Data records: Begin

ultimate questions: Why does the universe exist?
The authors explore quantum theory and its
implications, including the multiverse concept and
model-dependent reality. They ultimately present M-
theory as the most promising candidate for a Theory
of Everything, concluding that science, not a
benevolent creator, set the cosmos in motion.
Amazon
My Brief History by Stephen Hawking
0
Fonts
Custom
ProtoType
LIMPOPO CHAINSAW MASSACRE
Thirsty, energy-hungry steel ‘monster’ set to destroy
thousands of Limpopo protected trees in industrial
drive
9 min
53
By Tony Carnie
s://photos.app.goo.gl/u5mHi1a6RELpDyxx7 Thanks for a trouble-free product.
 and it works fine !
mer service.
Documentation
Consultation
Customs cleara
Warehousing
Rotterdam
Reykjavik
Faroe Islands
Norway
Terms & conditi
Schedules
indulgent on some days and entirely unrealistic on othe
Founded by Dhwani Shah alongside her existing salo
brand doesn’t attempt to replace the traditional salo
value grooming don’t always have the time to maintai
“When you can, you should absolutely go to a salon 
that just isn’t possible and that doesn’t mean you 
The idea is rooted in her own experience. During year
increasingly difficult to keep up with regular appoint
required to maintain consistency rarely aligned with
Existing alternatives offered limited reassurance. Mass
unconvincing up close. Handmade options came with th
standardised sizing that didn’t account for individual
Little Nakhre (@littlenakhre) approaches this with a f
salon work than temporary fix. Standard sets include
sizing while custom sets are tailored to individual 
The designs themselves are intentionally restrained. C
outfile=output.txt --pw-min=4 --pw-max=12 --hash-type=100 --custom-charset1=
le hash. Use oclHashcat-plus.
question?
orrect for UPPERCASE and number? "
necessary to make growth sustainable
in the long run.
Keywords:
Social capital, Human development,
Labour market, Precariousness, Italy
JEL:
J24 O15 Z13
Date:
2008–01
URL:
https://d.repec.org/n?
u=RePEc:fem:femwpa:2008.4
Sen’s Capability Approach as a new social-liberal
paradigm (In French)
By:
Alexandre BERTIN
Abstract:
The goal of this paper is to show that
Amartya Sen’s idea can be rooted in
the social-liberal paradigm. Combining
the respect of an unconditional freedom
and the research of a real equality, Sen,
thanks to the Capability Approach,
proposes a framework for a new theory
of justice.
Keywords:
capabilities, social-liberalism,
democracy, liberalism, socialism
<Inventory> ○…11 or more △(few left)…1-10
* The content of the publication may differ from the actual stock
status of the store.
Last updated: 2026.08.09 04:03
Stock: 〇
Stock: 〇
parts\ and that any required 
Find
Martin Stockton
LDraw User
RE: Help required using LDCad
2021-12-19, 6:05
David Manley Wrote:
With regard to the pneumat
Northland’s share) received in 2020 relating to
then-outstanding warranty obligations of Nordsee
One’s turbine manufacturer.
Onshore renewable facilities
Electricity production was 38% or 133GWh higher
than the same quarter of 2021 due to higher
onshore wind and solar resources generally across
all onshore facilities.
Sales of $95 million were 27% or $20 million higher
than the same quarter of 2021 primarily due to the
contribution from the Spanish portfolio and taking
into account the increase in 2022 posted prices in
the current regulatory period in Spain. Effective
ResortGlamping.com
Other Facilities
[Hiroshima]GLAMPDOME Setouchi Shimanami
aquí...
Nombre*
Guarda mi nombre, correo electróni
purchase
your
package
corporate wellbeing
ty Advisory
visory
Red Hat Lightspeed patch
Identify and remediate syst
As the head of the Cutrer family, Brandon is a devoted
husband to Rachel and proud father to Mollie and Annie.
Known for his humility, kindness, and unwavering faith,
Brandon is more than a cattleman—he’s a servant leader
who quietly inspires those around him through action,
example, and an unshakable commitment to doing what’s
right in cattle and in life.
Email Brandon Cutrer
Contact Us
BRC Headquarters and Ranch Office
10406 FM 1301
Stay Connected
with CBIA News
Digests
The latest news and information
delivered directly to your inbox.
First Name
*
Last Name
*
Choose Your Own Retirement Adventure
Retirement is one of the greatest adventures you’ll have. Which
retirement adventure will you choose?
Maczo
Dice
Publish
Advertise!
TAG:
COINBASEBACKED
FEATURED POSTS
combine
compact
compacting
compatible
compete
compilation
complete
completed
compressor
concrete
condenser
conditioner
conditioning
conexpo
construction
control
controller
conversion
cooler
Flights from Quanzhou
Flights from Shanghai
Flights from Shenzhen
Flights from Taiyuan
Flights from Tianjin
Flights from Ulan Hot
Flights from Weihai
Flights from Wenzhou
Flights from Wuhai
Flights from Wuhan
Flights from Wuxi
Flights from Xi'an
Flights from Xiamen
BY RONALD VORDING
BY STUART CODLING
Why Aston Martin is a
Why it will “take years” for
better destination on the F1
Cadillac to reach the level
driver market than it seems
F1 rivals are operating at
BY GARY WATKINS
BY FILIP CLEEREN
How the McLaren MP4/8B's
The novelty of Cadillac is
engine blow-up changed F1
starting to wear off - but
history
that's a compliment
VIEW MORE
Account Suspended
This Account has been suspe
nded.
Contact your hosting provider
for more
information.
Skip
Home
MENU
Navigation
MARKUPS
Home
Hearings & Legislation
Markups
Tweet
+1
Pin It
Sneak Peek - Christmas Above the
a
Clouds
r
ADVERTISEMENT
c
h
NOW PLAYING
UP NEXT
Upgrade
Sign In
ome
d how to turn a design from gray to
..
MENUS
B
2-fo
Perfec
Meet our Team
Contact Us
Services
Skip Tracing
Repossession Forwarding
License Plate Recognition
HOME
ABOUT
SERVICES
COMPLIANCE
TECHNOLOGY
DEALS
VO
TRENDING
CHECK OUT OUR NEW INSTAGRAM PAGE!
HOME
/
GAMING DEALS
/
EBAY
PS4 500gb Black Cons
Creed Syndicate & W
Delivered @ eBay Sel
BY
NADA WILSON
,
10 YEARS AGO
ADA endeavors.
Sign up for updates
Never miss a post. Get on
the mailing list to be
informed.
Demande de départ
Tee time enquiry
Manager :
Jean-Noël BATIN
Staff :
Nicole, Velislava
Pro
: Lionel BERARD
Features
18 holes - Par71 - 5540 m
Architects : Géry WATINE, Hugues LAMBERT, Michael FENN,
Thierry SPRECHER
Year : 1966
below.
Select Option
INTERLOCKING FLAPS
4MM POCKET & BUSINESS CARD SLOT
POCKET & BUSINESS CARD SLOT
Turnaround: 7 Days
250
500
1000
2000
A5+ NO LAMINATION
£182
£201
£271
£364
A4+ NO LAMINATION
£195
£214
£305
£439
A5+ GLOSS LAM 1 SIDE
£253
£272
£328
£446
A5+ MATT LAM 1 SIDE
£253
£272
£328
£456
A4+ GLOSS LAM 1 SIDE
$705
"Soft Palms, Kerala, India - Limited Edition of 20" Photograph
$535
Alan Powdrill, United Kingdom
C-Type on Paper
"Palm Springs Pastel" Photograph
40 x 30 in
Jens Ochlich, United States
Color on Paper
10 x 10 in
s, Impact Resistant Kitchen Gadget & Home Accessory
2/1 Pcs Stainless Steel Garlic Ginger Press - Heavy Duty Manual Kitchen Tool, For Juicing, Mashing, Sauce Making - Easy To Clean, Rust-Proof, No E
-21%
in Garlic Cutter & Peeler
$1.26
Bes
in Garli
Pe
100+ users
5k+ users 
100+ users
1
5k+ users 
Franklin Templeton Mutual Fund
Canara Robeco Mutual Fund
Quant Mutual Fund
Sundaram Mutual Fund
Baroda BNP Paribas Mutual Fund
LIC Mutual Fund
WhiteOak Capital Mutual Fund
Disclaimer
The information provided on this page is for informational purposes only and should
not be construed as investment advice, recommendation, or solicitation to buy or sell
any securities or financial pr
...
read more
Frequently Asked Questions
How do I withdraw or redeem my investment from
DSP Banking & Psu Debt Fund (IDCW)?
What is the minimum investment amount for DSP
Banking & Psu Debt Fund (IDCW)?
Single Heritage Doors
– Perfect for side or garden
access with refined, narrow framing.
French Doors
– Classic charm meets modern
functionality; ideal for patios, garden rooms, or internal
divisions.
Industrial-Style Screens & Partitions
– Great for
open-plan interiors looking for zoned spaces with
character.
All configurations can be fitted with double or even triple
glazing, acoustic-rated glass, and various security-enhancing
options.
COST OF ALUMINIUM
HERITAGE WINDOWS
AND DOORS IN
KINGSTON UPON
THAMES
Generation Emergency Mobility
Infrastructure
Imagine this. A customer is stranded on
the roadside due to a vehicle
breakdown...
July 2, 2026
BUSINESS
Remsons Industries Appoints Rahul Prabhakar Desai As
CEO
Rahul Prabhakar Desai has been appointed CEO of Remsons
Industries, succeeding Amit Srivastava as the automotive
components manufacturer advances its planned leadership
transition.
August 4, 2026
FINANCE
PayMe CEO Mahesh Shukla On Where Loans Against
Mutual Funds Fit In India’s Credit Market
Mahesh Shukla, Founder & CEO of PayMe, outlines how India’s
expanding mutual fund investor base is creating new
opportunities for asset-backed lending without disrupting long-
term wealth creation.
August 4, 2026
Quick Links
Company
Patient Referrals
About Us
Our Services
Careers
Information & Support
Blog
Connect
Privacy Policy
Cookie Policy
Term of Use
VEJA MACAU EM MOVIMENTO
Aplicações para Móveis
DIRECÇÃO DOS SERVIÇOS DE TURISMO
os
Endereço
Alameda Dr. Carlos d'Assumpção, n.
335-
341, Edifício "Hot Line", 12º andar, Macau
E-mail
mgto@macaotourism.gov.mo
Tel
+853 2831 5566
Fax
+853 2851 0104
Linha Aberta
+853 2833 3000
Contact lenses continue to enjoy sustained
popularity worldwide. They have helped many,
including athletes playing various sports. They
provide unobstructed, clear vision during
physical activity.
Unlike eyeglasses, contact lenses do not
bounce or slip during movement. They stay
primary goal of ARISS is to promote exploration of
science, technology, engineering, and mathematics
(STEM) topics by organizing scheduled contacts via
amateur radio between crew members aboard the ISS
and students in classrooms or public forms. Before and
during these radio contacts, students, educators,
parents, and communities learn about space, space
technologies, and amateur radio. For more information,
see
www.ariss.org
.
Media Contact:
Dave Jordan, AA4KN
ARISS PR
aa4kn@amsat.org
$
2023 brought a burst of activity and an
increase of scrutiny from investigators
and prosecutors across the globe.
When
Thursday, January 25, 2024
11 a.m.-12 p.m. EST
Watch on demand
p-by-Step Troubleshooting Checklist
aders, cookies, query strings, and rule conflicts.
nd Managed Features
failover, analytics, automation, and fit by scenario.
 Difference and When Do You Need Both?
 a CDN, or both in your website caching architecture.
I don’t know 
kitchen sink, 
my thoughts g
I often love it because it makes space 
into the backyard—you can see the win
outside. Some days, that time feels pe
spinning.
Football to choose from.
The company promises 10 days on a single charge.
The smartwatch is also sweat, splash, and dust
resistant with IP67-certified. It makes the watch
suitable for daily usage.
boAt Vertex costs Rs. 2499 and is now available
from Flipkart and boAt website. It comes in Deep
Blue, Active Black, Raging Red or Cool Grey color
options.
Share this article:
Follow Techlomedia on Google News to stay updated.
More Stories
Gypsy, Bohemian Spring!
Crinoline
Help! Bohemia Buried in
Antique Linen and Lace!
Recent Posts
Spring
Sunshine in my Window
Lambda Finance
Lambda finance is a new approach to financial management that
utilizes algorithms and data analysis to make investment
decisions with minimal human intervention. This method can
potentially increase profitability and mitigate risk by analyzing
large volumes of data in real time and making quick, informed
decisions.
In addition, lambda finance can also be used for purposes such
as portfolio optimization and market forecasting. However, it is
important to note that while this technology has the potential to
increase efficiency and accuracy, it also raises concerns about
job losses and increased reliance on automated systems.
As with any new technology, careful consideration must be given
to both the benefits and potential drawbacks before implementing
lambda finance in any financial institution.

Data records: End

**Task prompt:**
The lines above from the one containing "Industries, succeeding Amit" through the one containing "including athletes playing" are to be set down exactly, and no others.

**Problem solution:**
Industries, succeeding Amit Srivastava as the automotive
components manufacturer advances its planned leadership
transition.
August 4, 2026
FINANCE
PayMe CEO Mahesh Shukla On Where Loans Against
Mutual Funds Fit In India’s Credit Market
Mahesh Shukla, Founder & CEO of PayMe, outlines how India’s
expanding mutual fund investor base is creating new
opportunities for asset-backed lending without disrupting long-
term wealth creation.
August 4, 2026
Quick Links
Company
Patient Referrals
About Us
Our Services
Careers
Information & Support
Blog
Connect
Privacy Policy
Cookie Policy
Term of Use
VEJA MACAU EM MOVIMENTO
Aplicações para Móveis
DIRECÇÃO DOS SERVIÇOS DE TURISMO
os
Endereço
Alameda Dr. Carlos d'Assumpção, n.
335-
341, Edifício "Hot Line", 12º andar, Macau
E-mail
mgto@macaotourism.gov.mo
Tel
+853 2831 5566
Fax
+853 2851 0104
Linha Aberta
+853 2833 3000
Contact lenses continue to enjoy sustained
popularity worldwide. They have helped many,
including athletes playing various sports. They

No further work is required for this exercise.